Consignes de l'exercice:
• a. Pour chacune des affirmations ci-dessous, répondez par oui ou par non selon l'extrait choisi, et citez les mots du texte qui permettent de trancher.
(i) La taxe contestée porte sur la centrale nucléaire du Bugey.
(ii) Le pourvoi du ministre a été enregistré le 16 juillet 2019.
(iii) Pour l'année 2015, la réduction demandée a été accordée en totalité.
• b. Répondez à ces questions sur l'extrait choisi :
(i) Qui est le rapporteur public ?
(ii) Devant quel tribunal EDF a-t-elle présenté sa demande ?
(iii) Quel article du jugement le ministre demande-t-il d'annuler ?

Extrait choisi:
----------------
Conseil d'État
N° 434521
ECLI:FR:CECHR:2020:434521.20200629
Mentionné aux tables du recueil Lebon
8ème - 3ème chambres réunies
M. Guillaume de LA TAILLE LOLAINVILLE, rapporteur
M. Romain Victor, rapporteur public
SCP PIWNICA, MOLINIE, avocats
Lecture du lundi 29 juin 2020
La société anonyme (SA) Electricité de France (EDF) a demandé au tribunal administratif de Lyon de prononcer la réduction des cotisations de taxe foncière sur les propriétés bâties auxquelles elle a été assujettie dans les rôles de la commune de Saint-Vulbas (Ain) à raison de la centrale nucléaire du Bugey au titre des années 2015, 2016 et 2017 à concurrence respectivement de 160 068 euros, 981 421 euros et 589 799 euros. Par un jugement n°s 1706650, 1901050 du 16 juillet 2019, la magistrate désignée par le président de ce tribunal, à l'article 1er, a prononcé les réductions demandées, d'une part, à concurrence de 80 034 euros au titre de l'année 2015, d'autre part, intégralement au titre des années 2016 et 2017, et à l'article 2, a rejeté le surplus des conclusions des demandes.
Par un pourvoi, enregistré le 11 septembre 2019 au secrétariat du contentieux du Conseil d'Etat, le ministre de l'action et des comptes publics demande au Conseil d'Etat d'annuler l'article 1er de ce jugement.
----------------
Documents fournis:
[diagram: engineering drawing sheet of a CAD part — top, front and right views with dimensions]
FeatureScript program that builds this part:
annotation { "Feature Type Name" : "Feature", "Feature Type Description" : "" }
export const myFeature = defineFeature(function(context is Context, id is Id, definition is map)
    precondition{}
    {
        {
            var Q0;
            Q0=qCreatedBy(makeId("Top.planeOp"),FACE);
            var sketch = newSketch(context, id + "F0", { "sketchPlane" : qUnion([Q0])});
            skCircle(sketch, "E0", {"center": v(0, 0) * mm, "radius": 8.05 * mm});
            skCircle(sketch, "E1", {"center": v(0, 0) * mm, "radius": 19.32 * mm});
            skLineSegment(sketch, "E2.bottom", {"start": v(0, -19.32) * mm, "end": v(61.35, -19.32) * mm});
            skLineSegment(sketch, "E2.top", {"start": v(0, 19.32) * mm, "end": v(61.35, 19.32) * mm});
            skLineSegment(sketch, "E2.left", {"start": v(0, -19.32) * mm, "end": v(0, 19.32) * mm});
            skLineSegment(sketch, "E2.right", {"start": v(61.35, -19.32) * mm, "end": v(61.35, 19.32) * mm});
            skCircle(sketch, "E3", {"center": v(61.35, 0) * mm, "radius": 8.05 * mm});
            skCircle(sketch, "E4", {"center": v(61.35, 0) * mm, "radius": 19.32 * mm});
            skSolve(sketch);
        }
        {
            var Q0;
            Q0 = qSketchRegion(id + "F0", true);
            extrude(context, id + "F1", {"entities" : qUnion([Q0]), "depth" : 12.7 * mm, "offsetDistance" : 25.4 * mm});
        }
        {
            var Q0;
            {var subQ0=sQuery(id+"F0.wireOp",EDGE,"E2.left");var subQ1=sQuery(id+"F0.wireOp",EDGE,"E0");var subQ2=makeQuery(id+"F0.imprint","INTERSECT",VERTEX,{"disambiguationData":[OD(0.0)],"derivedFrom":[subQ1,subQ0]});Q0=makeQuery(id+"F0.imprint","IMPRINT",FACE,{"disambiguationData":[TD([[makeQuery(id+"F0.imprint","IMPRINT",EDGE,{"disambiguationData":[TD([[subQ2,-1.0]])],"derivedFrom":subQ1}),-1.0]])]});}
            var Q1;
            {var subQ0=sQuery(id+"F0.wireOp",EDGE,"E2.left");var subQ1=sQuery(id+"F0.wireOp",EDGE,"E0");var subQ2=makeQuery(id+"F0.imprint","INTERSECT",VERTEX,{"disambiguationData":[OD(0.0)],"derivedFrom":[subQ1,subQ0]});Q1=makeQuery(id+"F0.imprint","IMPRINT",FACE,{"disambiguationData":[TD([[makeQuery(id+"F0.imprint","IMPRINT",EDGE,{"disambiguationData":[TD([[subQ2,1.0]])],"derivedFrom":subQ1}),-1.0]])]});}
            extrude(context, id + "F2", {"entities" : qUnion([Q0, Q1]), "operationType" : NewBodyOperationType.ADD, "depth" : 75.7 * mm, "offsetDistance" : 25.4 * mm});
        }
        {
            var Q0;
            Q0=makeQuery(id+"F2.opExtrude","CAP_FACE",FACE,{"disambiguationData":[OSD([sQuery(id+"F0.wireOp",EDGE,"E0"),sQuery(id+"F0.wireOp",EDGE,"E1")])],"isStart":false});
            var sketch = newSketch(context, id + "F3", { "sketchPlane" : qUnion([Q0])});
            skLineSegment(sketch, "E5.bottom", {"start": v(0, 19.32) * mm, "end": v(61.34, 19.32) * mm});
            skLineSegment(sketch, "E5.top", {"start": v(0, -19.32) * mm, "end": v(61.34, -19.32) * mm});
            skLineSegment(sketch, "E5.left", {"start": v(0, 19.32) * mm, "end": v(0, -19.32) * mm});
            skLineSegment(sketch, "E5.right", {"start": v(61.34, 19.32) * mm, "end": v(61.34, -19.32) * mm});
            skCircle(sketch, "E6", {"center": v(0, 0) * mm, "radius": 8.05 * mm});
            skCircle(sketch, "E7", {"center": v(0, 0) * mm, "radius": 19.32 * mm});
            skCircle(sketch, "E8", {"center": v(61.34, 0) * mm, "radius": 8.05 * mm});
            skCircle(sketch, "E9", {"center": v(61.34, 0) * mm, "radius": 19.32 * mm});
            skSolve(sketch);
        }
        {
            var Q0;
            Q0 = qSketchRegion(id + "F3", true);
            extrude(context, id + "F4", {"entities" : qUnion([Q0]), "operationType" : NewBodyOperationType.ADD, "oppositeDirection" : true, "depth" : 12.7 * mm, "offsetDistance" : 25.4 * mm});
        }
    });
----------------
Réponses par tâche:
• a.
(i) Oui : « à raison de la centrale nucléaire du Bugey ».
(ii) Non : « enregistré le 11 septembre 2019 ».
(iii) Non : « à concurrence de 80 034 euros au titre de l'année 2015 ».

• b.
(i) M. Romain Victor.
(ii) Le tribunal administratif de Lyon.
(iii) L'article 1er.